▶ _Extracted text_
On the other hand, maybe they would be able to see the man I hopefully eventually become and simply look at these writings as what they are - a record of my conversion - and hopefully not look at me differently for who I was in the past. Perhaps my children could actually USE the thoughts and impressions I write for their own benefit someday. I hope to somehow be able to head off this problem in my boys so they never have to deal with it. But what if they do? What if my daughter has to deal with an addicted husband? Perhaps my writings could be helpful to them.

Anyway, I'm rambling and not really going anywhere with this, except to express those thoughts and say that I am grateful for the gift of writing. Whether for my own benefit or for that of my wife and children, I am grateful for the power and spirit which I feel reading all of your writings and for the spirit which I often feel as I write. Truly, writing is a powerful tool to help us grow.

Comments:

talking to kids    
"I've debated about whether we should tell our kids about their dad's addiction when they are older.

If we don't, is it because we are ashamed? Or are we just not airing dirty laundry. I don't know.

My husbands parents never talked to him about sex or dangers of the internet. I wonder if they had, would he have ever got started in the first place?

I know his mom has felt responsible for her son's addiction, and we have talked about it. I don't blame her any more than I would blame myself. Parents do the best they can with what they have. It's the "what they have" that troubles me. I have more information today on why it's important to talk to your kids about sex, about the internet.

It was really hard for my husband to talk to his family about his problem. When he finally did, he discovered that he was not alone, and they have been able to help each other in trying to overcome their addictions.

We have information about the dangers of pornography. I hope that when our kids are a little older, we will be able to find a way to share with them our knowledge to help make their lives a little easier."
posted at 15:00:05 on November 9, 2006 by sophie
Someday my kids will probably know    
"I've thought a lot about this as well. As I first started attending the meetings and keeping a journal, I didn't ever want anyone to read it except for my wife - it was pretty much for me only. As I've progressed and realized how precious some of the experiences I have recorded are to me, I've become less concerned about others reading it later. I guess I've become less private about the whole recovery process in general.

I also have young kids (7,6,5 and 2) and I certainly won't be talking about it with them anytime soon - they're still much too young to understand. But I anticipate the day will come when they will learn about it. It's not like I feel like I have to tell them someday, but if it comes up I'm perfectly willing to share my experiences and journal with them, and I imagine it will likely come up someday. This has been a huge part of my life, and I feel like many good experiences that I would want to share are without context if you don't know about the addiction, so I don't see how it could not come up eventually."

(Saved data entries)
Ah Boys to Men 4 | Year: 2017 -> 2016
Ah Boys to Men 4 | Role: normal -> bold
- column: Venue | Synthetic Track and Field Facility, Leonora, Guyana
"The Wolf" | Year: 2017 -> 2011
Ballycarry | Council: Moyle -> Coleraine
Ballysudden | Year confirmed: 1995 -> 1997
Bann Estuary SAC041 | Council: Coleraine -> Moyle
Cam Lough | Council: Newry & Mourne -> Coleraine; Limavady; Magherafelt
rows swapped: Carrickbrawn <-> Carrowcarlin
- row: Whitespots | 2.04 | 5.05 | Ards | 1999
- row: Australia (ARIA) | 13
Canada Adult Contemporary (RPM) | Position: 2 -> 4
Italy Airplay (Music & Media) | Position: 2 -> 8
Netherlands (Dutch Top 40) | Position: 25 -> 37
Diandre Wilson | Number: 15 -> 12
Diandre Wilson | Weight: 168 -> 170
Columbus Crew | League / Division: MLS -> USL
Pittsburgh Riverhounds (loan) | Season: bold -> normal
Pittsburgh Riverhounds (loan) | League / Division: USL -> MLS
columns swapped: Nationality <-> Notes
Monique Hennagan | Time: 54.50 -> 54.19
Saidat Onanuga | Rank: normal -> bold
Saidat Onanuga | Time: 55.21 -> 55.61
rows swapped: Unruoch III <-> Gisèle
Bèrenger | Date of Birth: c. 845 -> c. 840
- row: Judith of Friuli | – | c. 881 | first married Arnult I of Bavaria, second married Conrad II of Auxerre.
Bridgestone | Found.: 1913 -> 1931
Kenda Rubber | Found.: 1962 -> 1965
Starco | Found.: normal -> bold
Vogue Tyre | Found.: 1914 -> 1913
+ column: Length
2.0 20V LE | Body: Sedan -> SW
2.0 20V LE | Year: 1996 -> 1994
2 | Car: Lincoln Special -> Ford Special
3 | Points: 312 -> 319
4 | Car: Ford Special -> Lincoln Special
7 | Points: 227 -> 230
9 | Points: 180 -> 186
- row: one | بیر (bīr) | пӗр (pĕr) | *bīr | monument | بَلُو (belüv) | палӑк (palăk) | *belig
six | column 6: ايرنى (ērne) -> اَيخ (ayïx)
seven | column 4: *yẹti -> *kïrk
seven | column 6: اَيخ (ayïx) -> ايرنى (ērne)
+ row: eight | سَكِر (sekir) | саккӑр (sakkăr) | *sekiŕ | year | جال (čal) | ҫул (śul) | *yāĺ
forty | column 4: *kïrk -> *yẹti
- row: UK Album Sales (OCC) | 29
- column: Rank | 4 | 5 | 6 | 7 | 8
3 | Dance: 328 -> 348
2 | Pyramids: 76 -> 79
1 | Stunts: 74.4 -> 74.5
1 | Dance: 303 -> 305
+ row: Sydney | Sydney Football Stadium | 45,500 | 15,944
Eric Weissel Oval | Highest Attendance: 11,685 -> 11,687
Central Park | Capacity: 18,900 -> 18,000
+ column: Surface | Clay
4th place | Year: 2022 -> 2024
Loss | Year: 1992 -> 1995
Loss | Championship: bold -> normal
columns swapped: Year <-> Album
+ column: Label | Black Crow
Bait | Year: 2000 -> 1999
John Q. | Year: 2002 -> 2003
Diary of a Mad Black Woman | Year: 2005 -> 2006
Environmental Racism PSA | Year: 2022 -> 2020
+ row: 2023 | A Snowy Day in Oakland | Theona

▶ _Job 1_
Rewrite the recovery blog text from "talking to kids" to "about the internet.", replacing "internet" with "web".
▶ _Job 2_
Write what comes next in the recovery blog text, picking up after its final sentence.

▶ _Expected answer 1_
talking to kids    
"I've debated about whether we should tell our kids about their dad's addiction when they are older.

If we don't, is it because we are ashamed? Or are we just not airing dirty laundry. I don't know.

My husbands parents never talked to him about sex or dangers of the web. I wonder if they had, would he have ever got started in the first place?

I know his mom has felt responsible for her son's addiction, and we have talked about it. I don't blame her any more than I would blame myself. Parents do the best they can with what they have. It's the "what they have" that troubles me. I have more information today on why it's important to talk to your kids about sex, about the web.

▶ _Expected answer 2_
posted at 22:23:09 on November 9, 2006 by josh
Yep    
"I agree Josh, that's how it ought to be. My husband has become less concerned about who knows about his addiction. I think it's all part of letting go of pride."
posted at 14:36:21 on November 10, 2006 by sophie
Be careful...    
"I think talking to our kids are important, but so is letting go of the things we've repented of. As a wife of a spouse with these problems, I have really learned what I need to watch for in my husband, signs that will tell me what kind of day he has had. I feel that I know him well enough to know if he's had a bad day. I hope I will know my children well enough to be able to do the same thing. This process has been hard, and I've learned a lot from it. I've had a lot of faith building experiences and my testimony has increased exponentially because of all the changes we have made in our lives. But I am not proud of the fact that we had to go through this process. I wish we could have gotten to this point without having been compelled. I was told by a Bishop once, that if you have committed a sexual sin, the only person you should feel the need to share that information with is your spouse and only if you feel directed to do so by the spirit. Obviously as parents, we do what we can to follow the spirit, and to lead our children in righteousness, and if someone feels like sharing their experiences would benefit their children, more power to you. I'm just saying for ME personally, I would not share this information with my children unless one of them was going through the same trials. It's late, I'm tired, and I'm sure I'm not saying this right. I've just seen a lot of harm come to families where the parents, who had really good intentions, shared such personal information with their kids. SO, go about it prayerfully whatever you decide to do."
posted at 01:21:27 on November 13, 2006 by mcr285
retraction....    
"I just read what I wrote, and I realized that I made kind of an error when paraphrasing my Bishop. He was talking about past sexual sins, from before you were married. Obviously sins of that nature directly affect the relationship you have with your spouse and so of course you need to talk to your spouse about it! Anyway, just felt the need to clarify that. I was reading other posts and I do like the idea of having father's interviews. I think that would not only help your relationships with your kids, but also it would help you to stay focused on things of the spirit. :)"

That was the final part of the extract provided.